How are PILL butterfly max profit and max loss calculated?
Max profit equals the wing width minus net debit times 100 (reached when the underlying pins the middle strike); max loss equals the net debit times 100. Two breakevens at lower-wing plus debit and upper-wing minus debit. For the PILL butterfly priced from the end-of-day chain at a 30-day expiry (ATM IV 66.10%), the computed maximum profit is $113.42 per contract and the computed maximum loss is $15.00 per contract. Live intraday quotes will differ as the chain moves through the trading session.
What is the breakeven for a PILL butterfly?
The breakeven for the PILL butterfly priced on this page is no defined breakeven on the modeled curve at expiration, derived from end-of-day chain premiums. Breakeven is the underlying price at which the strategy's P&L crosses zero ignoring transaction costs and assignment risk.
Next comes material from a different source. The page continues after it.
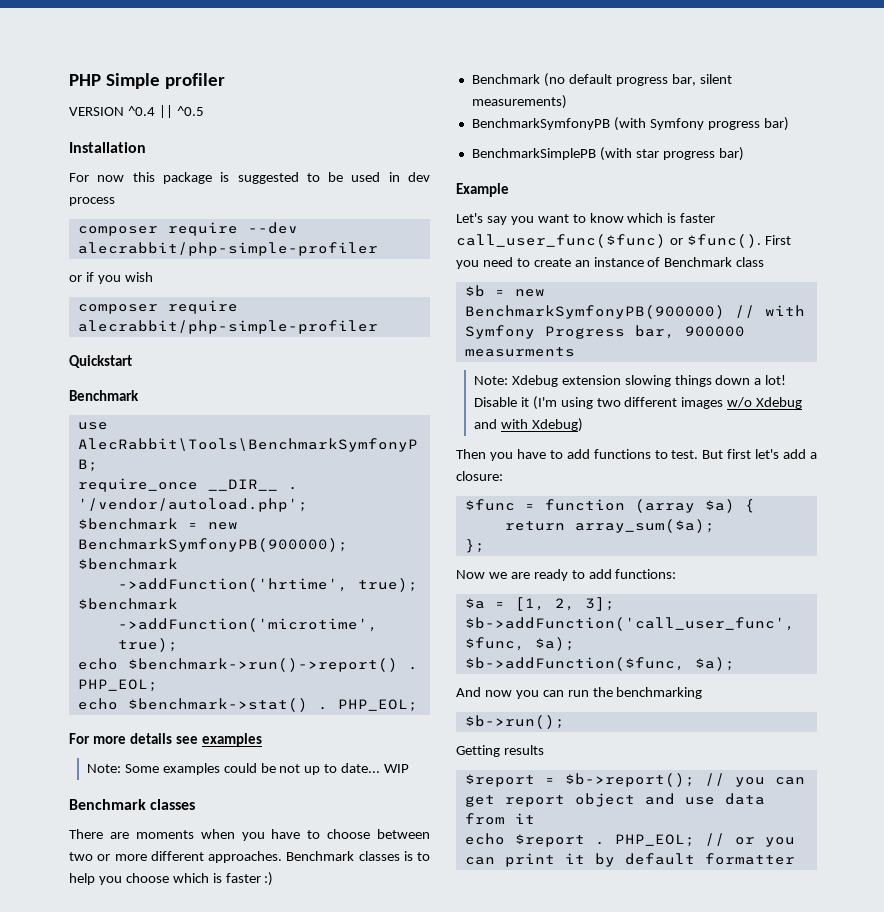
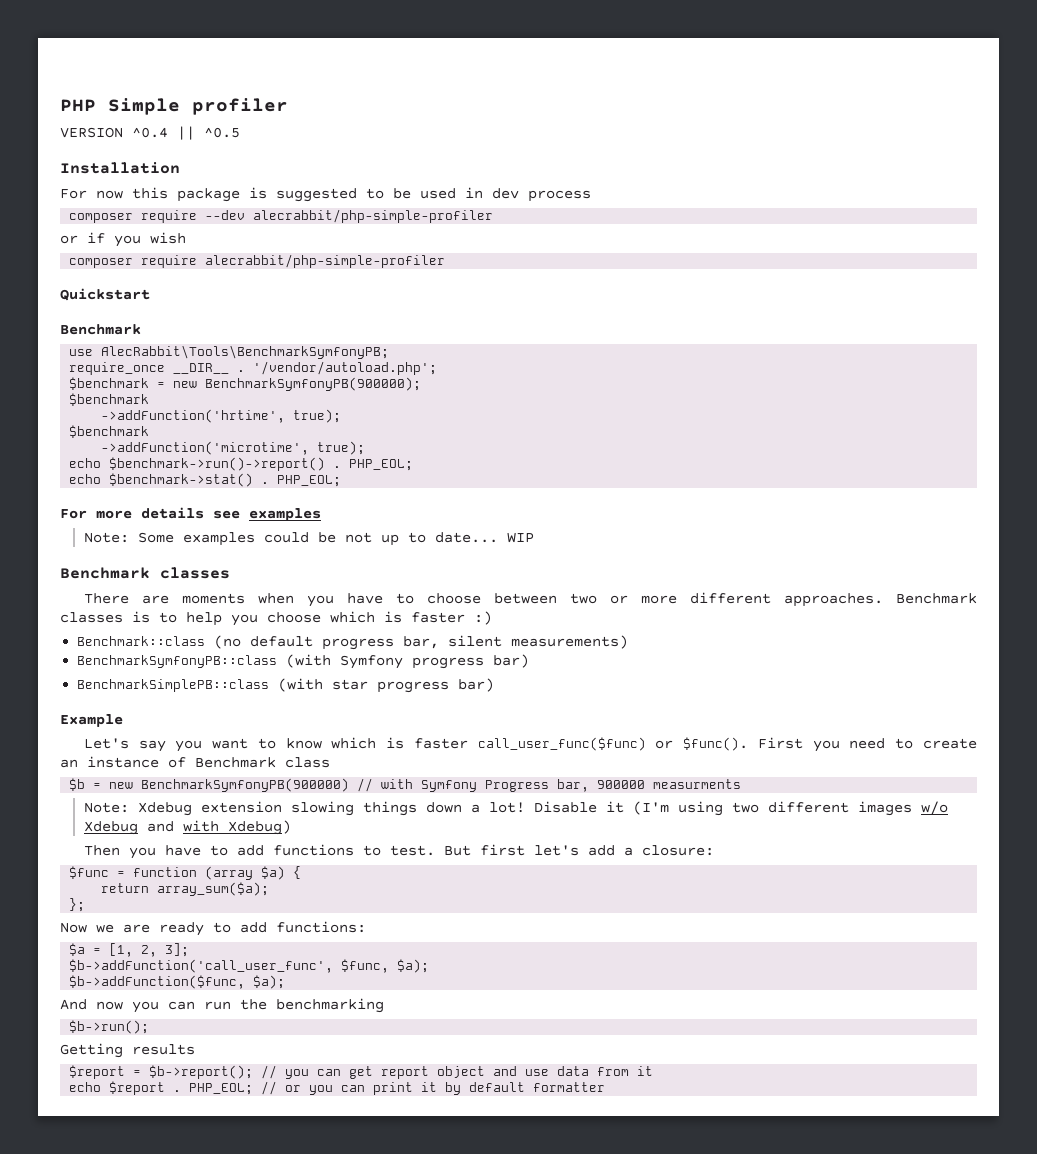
[471,74,540,84] Benchmark -> [77,636,206,646] Benchmark::class
[471,118,610,130] BenchmarkSymfonyPB -> [77,655,278,668] BenchmarkSymfonyPB::class
[471,148,596,160] BenchmarkSimplePB -> [77,679,270,692] BenchmarkSimplePB::class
The current PILL market-implied 1-standard-deviation expected move is approximately 18.95%; if the move sits well outside the breakeven distance, the structure's risk-reward becomes correspondingly tighter.
When should you consider a butterfly on PILL?
Butterflies on PILL are pinning bets - traders use them when they expect PILL to settle near a specific level at expiration (often the prior close, a round number, or the max-pain strike) and want defined-risk exposure to that outcome.
How does current PILL implied volatility affect this butterfly?
PILL ATM IV is at 66.10% with IV rank near 6.42%, which is on the low end of its 1-year range. Premium-buying structures (long call, long put, debit spreads) are relatively cheap in this regime; premium-selling structures collect less credit per unit risk.